Die Evolution war klug genug, alles der Biochemie zu überlassen. Die klassischen Untersuchungen hierzu zeigen, dass innerhalb weniger Sekunden zwischen zwei Menschen klar ist, ob man einander attraktiv findet. Allerdings wusste die Evolution nichts von Sprache, Mode, Witz, Intelligenz, Karriereplänen oder Musikgeschmack, so dass eine halbe Stunde später, der Reiz auch schon wieder verflogen sein kann. Falls nicht, ist das aber wieder Verliebtsein und nicht Liebe. Und beim Verlieben bleiben wir auf dem biochemischen Autopiloten. Dieses Wissen gibt uns aber die Freiheit unserem eigenen Verliebtsein nicht immer trauen zu müssen. Das zu begreifen ist lebensklug und kann sehr heilsam sein. Ich kann mich sehr leidenschaftlich und offen in einen Menschen verlieben und trotzdem wissen, dass dieser Mensch nicht meinen Bedürfnissen für eine gemeinsame Liebe entspricht, um dadurch eventuell auch leichter Abschied zu nehmen, wenn aus der Verliebtheit keine Liebe wird. Und erlauben Sie mir auch hier einen Spruch aus dem Poesiealbum der Lebensweisheiten: Verwechseln Sie die Größe Ihrer Verliebtheit nicht mit dem Potential für die gemeinsame Liebe.
Was halten Sie von dem Rat von Professor John Gottman: Heiraten Sie Ihren besten Freund?
Davon halte ich sehr viel. Besser noch, sie haben sich vorher ganz wahnsinnig ineinander verliebt und dann festgestellt, dass sie auch beste Freunde füreinander sind. Allerdings müssen wir uns hier das Verständnis von Freundschaft genauer anschauen: John Gottman nutzt in seinen „Sieben Geheimnissen der glücklichen Ehe“ einen sehr spezifischen Freundschaftsbegriff mit dem ich auch arbeite. Freundschaft bedeutet in dieser Verwendung nicht, dass wir uns “nur” gut verstehen, den gleichen Humor haben oder die gleichen Interessen. Freundschaft bedeutet, dass wir füreinander da sind, dass wir loyal, emphatisch einander unterstützen, uns Aufmerksamkeit und Unterstützung schenken – und nicht gegenseitig verrechnen. Das ist ein sehr tiefer Freundschaftsbegriff.

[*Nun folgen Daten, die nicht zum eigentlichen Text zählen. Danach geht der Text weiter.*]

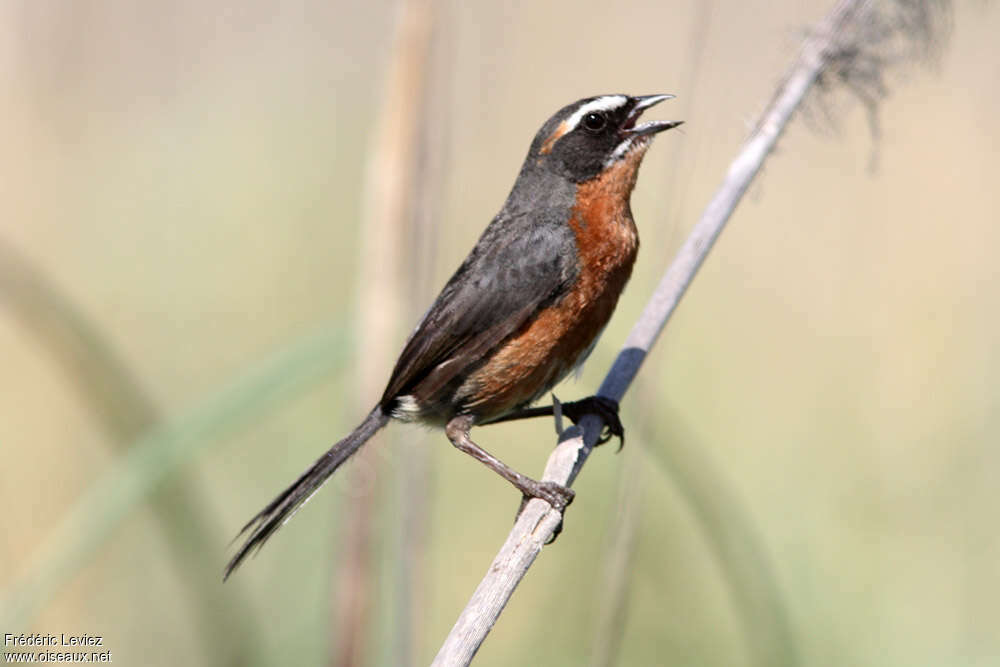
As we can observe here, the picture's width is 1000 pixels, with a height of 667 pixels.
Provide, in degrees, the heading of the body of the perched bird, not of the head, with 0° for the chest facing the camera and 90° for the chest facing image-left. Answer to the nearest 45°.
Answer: approximately 270°
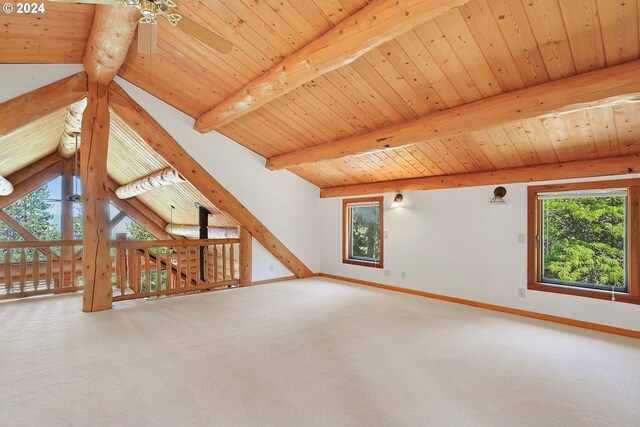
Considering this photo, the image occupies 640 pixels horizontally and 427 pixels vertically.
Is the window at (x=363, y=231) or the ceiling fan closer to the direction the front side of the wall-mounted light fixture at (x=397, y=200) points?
the ceiling fan

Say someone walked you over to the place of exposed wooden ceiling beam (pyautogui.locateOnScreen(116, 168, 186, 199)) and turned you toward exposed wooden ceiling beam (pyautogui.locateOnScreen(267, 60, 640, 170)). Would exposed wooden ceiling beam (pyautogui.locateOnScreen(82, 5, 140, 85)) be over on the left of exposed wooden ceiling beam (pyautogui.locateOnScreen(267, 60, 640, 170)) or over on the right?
right

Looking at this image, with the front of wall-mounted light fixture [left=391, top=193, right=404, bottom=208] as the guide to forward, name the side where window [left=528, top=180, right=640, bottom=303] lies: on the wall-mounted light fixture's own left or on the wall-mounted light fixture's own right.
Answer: on the wall-mounted light fixture's own left

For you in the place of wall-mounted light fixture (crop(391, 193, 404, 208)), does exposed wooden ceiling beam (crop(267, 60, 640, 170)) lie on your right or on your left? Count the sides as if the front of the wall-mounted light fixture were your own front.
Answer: on your left

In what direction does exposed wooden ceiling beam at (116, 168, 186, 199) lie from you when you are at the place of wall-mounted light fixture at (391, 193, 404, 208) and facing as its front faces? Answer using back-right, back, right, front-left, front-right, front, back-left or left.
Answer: front-right

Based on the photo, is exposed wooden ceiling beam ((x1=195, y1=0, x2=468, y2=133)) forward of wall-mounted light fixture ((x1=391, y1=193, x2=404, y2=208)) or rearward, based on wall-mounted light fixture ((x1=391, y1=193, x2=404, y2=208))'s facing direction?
forward

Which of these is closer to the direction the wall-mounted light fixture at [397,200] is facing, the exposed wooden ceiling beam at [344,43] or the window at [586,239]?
the exposed wooden ceiling beam

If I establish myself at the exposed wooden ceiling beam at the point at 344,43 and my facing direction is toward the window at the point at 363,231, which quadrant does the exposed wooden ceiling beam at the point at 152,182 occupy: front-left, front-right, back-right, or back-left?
front-left

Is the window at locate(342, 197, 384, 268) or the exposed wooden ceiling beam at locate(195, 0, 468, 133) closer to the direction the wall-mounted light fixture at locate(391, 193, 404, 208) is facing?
the exposed wooden ceiling beam

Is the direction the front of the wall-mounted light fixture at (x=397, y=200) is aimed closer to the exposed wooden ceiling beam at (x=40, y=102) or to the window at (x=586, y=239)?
the exposed wooden ceiling beam

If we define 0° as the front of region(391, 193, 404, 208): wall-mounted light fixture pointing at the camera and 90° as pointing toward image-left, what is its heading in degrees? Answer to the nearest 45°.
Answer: approximately 45°

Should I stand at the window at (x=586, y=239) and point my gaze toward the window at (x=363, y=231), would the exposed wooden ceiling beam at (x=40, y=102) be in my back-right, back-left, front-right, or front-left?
front-left

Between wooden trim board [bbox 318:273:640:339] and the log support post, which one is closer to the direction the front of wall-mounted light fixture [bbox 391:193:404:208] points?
the log support post

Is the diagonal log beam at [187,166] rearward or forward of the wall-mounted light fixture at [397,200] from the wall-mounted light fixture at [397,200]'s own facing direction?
forward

Und mit dem überrasche ich immer wieder Paare in der Beratung, weil die meisten diese Dimension von Miteinander und Füreinander gar nicht mehr in ihrem Aktivwissen haben und glauben in einer Beziehung ginge es nur um die Zweidimensionalität von erstens Vergnügen und zweitens fairer Verteilung der Aufgaben und Pflichten. Damit verpassen die meisten Paare aber das Wesentliche, die Dritte Dimension, den Megakick der Liebe: Füreinander da sein, einander Zeit, Aufmerksamkeit, Freiheit schenken, den Anderen darin zu unterstützen, der zu werden, der er sein will ohne etwas im Gegenzug dafür zurück zu erwarten. Warum sollte ich das tun? Aus Liebe.